What first caught my eye was a black-painted head, low down on the wall of an alley as I walked by. I was almost past the alley when I noticed there was also someone kneeling next to the head, looking through a large portfolio of what turned out to be stencils. Next to him were several cans of spray paint and I realized I was about to see a piece of street art in the making. Peter was now out of sight, well ahead of me, so I took a couple of quick photos and hurried to find him. I knew he'd be as interested as I was in watching the artist work.
When we got back to the alley, nothing had changed. The artist kept sticking his finger on the thick coat of black spray paint, waiting impatiently for it to dry enough to begin the next step. Finally it passed the finger touch, and he selected a stencil to tape on top of the black base. Once it was in position, he grabbed a can of gray spray paint for the next layer. This continued for a couple more stencils as the crowd of watchers grew larger. We were right in front with a good view that was suddenly filled by two gendarmes pushing their way through to confront the artist. It didn't matter that we couldn't hear the conversation, nor understand the French anyway, we knew what was about to happen. At that point, an older woman pushed through the crowd and began to speak with the police as well.
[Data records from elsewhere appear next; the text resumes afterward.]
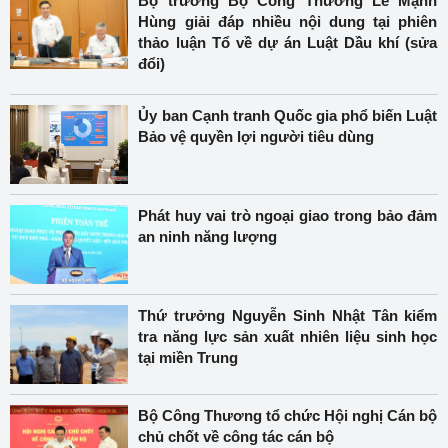
Bộ trưởng Bộ Công Thương Lê Mạnh
Hùng giải đáp nhiều nội dung tại phiên
thảo luận Tổ về dự án Luật Dầu khí (sửa
đổi)
Ủy ban Cạnh tranh Quốc gia phổ biến Luật
Bảo vệ quyền lợi người tiêu dùng
Phát huy vai trò ngoại giao trong bảo đảm
an ninh năng lượng
Thứ trưởng Nguyễn Sinh Nhật Tân kiểm
tra năng lực sản xuất nhiên liệu sinh học
tại miền Trung
Bộ Công Thương tổ chức Hội nghị Cán bộ
chủ chốt về công tác cán bộ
I thought she must have been the person who called them, and after watching a bit more, we left to continue our neighborhood walk.
Montmartre is full of winding streets often connected by steep sets of stairs, like those you find in the metro stations but without the escalators. We headed down a nearby set, and at the bottom, found another stenciled face, that looked like it might have been recently completed and was signed Pitr. We spent some time shooting the street art piece and looking around a bit more, but decided to climb back up, wishing at every step for an escalator.
Surprise, surprise. Back at the alley, the gendarmes were gone and the artist was still there, layering on another stencil. We wormed back into the crowd, up close enough to continue taking pictures of his progress. I'm guessing he used as many as ten different stencils, maybe more, building up layer by layer, to develop the detail of a slightly photoshopped portrait. That made me wonder if he actually uses photoshop layers in some way to make his stencils. However he does it though, lugging everything around in his backpack, applying the stencils in the right order, keeping track of the subtly different gray colors, and dealing with the public and police, puts it rightfully into the category of street art. Perhaps that's what the woman who joined the conversation with the gendarmes told them; she wasn't complaining about graffiti, she was promoting street art. That's what I suspect now because after the artist tagged his final version, Pitr, he walked off, chatting away with that same woman. See our photos of the whole process.
Update: Peter counted the stencils and there were only five.